With a spectacular main building in gold shimmering glass, it’s impossible to miss that the Royal College of Music in Stockholm (KMH) has got a new campus. In the summer of 2016, the school moved to newly-built premises that could meet KMH’s extremely high acoustic demands.
“Everyone who worked on the project was trained in acoustics to understand the audio requirements,” says client’s representative John Wessel, Project Manager, Akademiska Hus. Caverion’s responsibilities covered Heating & Sanitation, Ventilation & Air Conditioning, Electricity and Lighting in music studios, chorus halls and classrooms. The projects acousticians have inspected all the installations in all rooms.
“It has been a fun and complex project where we had very good cooperation with all the parties and we have succeeded in keeping both the schedule and the budget.

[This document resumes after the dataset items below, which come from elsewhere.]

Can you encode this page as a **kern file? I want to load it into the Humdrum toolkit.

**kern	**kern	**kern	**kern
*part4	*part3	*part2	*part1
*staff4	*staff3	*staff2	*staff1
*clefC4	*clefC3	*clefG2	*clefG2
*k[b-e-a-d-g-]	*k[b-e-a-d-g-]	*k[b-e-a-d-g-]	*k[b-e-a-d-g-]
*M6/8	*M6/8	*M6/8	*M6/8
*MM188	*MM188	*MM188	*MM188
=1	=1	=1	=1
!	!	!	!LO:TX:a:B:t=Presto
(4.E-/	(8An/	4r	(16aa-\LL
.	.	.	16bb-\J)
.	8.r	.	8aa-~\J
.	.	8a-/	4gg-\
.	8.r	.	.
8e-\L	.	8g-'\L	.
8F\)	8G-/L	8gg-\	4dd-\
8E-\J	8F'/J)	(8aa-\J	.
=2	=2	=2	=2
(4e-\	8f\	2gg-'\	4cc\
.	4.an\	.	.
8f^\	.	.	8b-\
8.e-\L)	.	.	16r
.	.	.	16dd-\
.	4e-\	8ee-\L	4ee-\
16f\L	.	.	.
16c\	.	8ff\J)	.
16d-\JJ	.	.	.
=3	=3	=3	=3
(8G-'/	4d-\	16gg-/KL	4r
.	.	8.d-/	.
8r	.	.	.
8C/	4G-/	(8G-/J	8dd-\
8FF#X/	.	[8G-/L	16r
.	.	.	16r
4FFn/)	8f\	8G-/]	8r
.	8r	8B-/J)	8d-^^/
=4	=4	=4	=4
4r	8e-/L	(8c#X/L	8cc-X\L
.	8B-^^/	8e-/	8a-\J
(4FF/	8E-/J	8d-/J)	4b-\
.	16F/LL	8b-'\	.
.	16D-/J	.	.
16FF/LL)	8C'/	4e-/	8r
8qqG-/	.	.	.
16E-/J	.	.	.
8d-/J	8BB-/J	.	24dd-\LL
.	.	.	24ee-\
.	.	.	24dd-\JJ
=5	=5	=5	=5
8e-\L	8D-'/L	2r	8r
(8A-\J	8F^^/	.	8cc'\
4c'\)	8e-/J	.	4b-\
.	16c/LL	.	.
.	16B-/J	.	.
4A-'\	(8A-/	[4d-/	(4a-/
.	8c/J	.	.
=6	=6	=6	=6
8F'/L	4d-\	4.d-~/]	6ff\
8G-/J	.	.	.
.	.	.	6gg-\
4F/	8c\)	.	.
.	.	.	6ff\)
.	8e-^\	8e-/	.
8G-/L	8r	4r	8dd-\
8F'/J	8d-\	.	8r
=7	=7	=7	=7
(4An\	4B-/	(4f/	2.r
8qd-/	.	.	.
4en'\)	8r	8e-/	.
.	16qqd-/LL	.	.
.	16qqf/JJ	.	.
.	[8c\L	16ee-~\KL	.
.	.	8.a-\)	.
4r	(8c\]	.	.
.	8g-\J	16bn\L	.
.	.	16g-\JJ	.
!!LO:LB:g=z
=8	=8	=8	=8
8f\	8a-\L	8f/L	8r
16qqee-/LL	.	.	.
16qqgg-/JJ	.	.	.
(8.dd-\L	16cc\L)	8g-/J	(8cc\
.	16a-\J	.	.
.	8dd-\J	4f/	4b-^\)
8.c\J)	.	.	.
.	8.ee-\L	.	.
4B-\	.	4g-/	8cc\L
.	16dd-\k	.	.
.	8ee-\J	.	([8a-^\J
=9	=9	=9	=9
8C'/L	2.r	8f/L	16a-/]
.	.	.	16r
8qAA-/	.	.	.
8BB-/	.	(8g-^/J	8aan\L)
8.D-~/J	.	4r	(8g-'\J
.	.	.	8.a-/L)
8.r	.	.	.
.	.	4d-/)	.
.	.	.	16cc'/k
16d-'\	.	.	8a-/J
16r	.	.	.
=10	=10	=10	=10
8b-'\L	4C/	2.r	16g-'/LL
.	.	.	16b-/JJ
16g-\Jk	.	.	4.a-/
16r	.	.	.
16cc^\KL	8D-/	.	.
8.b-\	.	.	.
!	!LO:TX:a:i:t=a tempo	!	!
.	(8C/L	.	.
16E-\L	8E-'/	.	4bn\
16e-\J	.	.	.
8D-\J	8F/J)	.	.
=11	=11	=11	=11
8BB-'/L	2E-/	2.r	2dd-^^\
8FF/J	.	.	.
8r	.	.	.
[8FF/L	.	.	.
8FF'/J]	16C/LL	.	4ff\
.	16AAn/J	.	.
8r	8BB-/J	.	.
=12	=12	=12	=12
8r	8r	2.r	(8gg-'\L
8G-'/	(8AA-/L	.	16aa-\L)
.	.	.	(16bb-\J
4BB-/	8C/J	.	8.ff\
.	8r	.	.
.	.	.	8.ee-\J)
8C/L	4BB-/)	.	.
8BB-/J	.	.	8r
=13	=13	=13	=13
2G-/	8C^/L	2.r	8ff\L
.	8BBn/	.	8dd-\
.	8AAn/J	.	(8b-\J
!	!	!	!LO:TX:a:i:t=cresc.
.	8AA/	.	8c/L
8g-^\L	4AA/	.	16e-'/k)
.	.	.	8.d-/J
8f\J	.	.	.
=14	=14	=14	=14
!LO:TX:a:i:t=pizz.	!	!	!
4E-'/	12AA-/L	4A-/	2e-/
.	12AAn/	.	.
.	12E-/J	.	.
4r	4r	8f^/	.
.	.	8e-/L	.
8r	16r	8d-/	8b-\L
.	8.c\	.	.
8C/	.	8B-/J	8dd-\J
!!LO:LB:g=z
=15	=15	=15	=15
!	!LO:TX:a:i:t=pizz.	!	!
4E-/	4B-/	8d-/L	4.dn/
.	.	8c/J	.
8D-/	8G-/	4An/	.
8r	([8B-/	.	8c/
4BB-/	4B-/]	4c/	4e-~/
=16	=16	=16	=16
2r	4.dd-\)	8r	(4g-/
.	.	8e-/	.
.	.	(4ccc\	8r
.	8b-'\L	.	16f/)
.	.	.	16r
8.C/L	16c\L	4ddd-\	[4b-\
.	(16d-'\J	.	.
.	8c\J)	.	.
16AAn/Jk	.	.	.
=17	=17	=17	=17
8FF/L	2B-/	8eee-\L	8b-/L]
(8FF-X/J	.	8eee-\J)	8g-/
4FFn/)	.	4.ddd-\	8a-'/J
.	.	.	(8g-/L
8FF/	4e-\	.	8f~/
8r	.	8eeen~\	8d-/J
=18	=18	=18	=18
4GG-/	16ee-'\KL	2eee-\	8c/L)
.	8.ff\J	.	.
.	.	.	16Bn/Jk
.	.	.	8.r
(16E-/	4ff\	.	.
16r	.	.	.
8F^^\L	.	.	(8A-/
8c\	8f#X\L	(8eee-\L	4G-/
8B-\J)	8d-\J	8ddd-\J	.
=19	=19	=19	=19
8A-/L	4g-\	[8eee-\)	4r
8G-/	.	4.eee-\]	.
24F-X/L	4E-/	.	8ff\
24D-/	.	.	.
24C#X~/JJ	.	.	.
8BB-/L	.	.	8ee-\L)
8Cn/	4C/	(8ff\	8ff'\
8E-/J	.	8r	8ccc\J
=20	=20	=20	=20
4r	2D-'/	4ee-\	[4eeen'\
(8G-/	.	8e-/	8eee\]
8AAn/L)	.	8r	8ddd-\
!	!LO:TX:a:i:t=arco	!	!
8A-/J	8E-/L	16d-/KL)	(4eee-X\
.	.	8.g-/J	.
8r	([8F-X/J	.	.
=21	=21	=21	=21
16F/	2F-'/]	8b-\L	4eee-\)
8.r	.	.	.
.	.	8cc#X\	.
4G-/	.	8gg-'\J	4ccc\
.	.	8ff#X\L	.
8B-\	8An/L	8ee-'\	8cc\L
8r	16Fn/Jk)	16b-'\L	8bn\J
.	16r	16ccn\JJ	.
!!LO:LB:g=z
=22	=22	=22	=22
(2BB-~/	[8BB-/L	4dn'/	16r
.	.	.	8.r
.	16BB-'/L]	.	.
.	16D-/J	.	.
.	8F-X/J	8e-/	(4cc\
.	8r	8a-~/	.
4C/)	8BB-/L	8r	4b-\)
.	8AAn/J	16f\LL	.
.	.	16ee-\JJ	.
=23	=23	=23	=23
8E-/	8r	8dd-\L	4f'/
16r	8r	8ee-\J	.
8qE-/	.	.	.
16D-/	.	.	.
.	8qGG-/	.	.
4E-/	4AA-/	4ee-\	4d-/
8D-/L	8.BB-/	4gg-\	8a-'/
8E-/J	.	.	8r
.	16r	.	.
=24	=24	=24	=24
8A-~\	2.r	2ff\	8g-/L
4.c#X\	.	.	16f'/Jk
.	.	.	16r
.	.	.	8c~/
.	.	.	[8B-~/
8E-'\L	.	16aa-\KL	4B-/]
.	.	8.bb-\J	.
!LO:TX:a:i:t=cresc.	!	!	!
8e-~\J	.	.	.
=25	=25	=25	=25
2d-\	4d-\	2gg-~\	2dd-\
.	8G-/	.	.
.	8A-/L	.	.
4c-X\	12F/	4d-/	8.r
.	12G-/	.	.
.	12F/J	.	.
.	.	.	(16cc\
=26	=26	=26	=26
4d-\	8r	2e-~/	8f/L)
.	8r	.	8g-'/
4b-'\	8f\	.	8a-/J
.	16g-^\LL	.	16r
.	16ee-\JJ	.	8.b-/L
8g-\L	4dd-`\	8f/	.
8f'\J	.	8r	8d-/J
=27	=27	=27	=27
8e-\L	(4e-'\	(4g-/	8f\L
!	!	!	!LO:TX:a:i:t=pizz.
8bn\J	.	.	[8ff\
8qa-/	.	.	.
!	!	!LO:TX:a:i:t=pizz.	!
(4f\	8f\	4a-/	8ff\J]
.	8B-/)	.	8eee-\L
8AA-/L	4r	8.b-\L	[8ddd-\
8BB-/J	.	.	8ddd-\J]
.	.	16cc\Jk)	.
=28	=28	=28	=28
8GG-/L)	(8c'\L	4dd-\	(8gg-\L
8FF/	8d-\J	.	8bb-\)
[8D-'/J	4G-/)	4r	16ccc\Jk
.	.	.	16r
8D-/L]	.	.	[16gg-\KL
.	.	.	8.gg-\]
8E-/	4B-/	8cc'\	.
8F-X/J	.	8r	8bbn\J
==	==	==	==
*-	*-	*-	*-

Caverion has taken the specific requirement seriously and managed to solve problems that were hard to describe in the original plans for a building with such high acoustic demands,” Wessel says.
Over 200 sound rooms
The college has more than 200 sound rooms, which are built as a “room-within-a-room” to help meet the noise requirements. No other building in Sweden has this many sound rooms. The floors in all the sound rooms rest on special rubber bushings on which walls and ceilings in turn rest.
“It was a very interesting project. The acoustic requirements were mainly related to practice rooms, recording studios and concert halls. There will certainly not be any noise between rooms,” says Sara Tauberman, Project manager from Caverion.
The project covered a total area of 21,900 square metres and the building’s climate has a relative humidity of 40–60 per cent.